Ph., G.AdC
13 mai 1911.
[…] Le sommeil est impossible. Et ce grand œil jaune du ciel pékinois, ce grand soleil si quotidien qu’on le réclame comme un dû, qu’on l’attend comme un ami fidèle… Je m’accorde donc plein congé, puisque mes professeurs eux-mêmes…
Et ce grand soleil donne comme une ombre allongée, que je suis debout, dehors, à cheval, en route pour n’importe où, sous sa lumière et sous le bol bleu sans tache… — n’importe où, c'est-à-dire évidemment près du Palais.
D’instinct, me voici à Tong-Houa-men, la Porte de l’Orient Fleuri, — jamais vue encore à cette heure princière… encombrée de chars à mules, de valets, d’eunuques et d’officiers en tenue de cérémonie : le chapeau d’été, le chapeau conique de paille à la queue de crin rouge, que l’on coiffe par ordre aujourd’hui. Par-dessus tout, la masse ventrue dans ses lignes inclinées, le flanc violet à lèpres grises du mur, percé de la porte coiffée des trois chapes recourbées… Je sais d’instinct que la porte va s’ouvrir.
Ph., G.AdC
Elle s’ouvre.
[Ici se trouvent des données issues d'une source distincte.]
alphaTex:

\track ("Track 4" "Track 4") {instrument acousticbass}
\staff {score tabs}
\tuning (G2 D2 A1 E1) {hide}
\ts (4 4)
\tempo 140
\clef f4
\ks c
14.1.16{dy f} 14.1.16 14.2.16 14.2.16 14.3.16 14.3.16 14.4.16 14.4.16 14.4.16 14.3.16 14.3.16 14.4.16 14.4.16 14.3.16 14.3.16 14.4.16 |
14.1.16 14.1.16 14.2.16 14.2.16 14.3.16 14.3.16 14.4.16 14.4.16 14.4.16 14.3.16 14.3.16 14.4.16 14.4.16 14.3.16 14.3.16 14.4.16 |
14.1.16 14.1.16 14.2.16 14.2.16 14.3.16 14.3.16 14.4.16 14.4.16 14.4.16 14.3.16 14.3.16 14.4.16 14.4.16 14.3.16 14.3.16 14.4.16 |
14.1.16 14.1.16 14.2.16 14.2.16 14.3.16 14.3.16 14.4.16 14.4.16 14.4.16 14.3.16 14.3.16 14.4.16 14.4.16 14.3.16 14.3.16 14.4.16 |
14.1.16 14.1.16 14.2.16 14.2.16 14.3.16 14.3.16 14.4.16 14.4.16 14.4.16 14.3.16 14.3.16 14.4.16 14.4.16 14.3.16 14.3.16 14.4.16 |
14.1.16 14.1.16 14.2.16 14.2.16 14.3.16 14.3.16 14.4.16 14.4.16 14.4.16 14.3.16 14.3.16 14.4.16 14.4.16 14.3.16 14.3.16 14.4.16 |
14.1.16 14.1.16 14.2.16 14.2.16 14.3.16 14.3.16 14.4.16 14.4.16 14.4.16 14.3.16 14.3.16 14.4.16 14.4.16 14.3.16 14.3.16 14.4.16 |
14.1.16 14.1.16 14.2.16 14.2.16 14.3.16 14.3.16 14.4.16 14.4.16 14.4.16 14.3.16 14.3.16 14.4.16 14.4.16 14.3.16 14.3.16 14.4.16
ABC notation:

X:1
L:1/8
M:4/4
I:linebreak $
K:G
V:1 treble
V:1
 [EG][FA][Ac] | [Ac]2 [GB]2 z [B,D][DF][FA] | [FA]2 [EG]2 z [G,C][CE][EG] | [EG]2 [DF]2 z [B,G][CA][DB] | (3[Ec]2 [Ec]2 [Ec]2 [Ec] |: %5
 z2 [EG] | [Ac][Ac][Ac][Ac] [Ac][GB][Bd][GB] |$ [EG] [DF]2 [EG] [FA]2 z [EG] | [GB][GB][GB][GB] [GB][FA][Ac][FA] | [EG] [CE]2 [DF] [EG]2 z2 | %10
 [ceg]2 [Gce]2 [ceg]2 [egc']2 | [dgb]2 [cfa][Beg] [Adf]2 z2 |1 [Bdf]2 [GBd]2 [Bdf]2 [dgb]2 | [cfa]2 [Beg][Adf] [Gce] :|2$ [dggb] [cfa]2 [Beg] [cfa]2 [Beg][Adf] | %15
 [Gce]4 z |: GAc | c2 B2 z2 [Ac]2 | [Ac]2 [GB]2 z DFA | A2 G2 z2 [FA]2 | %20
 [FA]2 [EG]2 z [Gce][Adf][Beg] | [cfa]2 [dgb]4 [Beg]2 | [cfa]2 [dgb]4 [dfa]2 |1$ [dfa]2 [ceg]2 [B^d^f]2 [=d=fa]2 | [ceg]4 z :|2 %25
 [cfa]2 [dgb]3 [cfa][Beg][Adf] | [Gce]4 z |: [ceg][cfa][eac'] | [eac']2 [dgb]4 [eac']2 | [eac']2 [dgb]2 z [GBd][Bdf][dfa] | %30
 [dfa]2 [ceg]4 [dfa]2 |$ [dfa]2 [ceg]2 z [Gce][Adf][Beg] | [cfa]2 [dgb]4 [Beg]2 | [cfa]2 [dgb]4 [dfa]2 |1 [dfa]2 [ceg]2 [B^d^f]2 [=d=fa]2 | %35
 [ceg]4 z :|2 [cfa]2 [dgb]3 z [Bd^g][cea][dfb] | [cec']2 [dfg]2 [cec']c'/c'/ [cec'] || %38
Un flot en débouche et me refoule. Je prends poste à l’angle de la grande avenue par lequel il faudra bien que le cortège tourne. La garde, échelonnée de dix pas en dix pas, ose à peine écarter l’Européen que je suis. On voudrait bien me faire descendre de cheval. Je descends. On me laisse libre ; et, simplement, au moyen de quelques coups de coude, on accepte ma présence au premier rang, et je vais voir…
Je vais bien voir. C’est l’heure de la sortie du Grand Conseil, tenu chaque jour avant l’aube, logiquement, afin de régler par avance de quoi sera fait ce jour-ci. Le Régent sort le premier pour regarder ses maisons privées. La porte s’ouvre : voilà son escorte, à toute allure, droit sur moi : d’abord des ambleurs mongols, portant en vedette des étendards… puis, un extraordinaire cavalier, jeune, et rond, brun de visage, trapu et vif, serrant fortement de ses courtes jambes la selle haute très arçonnée, la selle chinoise qui le juche bien plus haut que l’échine de son cheval… Un œil étincelant qui fouille à la fois la rue et les passants… Dans un éclair, voilà toute la chevauchée tartare conquérante, aux prises, il y a deux cent quarante ans, avec la Chine soumise…
Victor Segalen, René Leys [1922], Éditions Gallimard, 1971 ; Collection L’Imaginaire, 1978, pp. 58-59.